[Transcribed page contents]
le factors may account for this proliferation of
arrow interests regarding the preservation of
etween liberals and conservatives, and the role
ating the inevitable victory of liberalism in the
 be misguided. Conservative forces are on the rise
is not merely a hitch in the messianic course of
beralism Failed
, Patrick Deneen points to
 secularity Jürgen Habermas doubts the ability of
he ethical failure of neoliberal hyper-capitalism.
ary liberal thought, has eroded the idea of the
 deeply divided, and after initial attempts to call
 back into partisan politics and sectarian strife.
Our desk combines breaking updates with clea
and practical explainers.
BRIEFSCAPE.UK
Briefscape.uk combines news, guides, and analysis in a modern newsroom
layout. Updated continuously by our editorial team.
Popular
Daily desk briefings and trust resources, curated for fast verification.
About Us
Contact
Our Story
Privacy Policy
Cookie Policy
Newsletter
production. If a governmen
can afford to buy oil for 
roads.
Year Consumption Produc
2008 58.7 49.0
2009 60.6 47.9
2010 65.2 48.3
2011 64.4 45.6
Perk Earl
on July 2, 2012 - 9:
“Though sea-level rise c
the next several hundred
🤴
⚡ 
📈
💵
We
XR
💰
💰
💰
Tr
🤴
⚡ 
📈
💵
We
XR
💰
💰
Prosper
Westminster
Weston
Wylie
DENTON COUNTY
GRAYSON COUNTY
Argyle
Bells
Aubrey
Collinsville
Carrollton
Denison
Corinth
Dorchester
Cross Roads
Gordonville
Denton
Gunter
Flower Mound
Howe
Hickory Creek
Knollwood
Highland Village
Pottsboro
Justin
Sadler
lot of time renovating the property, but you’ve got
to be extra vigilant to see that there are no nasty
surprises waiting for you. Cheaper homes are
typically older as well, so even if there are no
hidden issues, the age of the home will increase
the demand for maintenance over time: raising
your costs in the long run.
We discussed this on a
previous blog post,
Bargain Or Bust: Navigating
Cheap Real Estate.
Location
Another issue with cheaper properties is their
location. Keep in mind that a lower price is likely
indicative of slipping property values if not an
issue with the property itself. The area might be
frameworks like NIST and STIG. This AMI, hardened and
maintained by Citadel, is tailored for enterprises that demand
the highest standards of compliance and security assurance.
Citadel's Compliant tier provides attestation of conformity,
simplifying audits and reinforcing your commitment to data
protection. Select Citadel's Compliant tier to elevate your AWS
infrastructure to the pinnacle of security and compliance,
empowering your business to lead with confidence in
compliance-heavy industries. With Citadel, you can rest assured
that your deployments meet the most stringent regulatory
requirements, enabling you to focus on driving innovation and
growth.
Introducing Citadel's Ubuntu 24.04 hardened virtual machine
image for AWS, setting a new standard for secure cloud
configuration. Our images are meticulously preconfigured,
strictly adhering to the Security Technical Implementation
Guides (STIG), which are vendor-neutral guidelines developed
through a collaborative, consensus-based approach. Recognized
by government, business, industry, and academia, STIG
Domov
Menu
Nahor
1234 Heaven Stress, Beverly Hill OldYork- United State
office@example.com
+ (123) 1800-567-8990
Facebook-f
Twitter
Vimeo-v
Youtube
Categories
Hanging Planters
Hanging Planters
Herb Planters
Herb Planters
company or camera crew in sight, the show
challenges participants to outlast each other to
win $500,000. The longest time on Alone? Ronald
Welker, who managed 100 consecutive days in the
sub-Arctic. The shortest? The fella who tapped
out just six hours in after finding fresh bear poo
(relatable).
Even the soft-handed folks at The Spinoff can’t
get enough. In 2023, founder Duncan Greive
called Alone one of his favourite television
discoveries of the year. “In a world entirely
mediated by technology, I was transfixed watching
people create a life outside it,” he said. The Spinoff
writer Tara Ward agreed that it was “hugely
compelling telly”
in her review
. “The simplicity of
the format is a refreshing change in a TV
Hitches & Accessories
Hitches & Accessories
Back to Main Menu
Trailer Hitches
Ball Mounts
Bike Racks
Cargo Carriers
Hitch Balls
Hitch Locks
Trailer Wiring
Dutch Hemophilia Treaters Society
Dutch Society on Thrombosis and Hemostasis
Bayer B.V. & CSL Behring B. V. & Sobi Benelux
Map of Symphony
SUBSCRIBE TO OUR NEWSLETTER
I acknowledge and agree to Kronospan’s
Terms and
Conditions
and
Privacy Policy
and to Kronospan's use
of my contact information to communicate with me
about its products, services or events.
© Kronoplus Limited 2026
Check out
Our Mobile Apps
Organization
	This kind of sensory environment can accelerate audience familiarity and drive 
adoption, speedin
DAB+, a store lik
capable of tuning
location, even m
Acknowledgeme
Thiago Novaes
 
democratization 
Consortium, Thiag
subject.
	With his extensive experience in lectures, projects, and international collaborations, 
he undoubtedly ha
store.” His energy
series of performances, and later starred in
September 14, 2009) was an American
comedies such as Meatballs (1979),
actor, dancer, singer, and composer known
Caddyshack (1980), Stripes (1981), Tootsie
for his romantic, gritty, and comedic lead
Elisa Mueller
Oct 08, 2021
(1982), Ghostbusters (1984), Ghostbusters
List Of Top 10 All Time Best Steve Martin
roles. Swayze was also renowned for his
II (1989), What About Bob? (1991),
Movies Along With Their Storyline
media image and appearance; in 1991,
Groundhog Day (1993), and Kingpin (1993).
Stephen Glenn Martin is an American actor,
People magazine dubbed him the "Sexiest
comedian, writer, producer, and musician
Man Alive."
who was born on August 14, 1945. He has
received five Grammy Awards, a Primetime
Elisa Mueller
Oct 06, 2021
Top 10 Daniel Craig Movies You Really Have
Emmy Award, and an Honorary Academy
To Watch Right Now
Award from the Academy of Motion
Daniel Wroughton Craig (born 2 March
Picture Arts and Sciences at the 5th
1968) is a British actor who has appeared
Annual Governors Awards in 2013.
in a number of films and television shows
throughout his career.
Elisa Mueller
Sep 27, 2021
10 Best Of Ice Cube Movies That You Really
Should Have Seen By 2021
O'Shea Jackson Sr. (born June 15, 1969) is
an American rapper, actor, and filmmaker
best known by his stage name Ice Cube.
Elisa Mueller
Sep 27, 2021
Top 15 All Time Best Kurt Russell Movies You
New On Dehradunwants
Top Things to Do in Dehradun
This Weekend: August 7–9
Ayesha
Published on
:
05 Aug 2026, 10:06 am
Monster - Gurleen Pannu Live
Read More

ASSIGNED TASK: The word to look for is "Alone"; copy out every line of the entries that holds it.

RESULT OF THE TASK:
win $500,000. The longest time on Alone? Ronald
called Alone one of his favourite television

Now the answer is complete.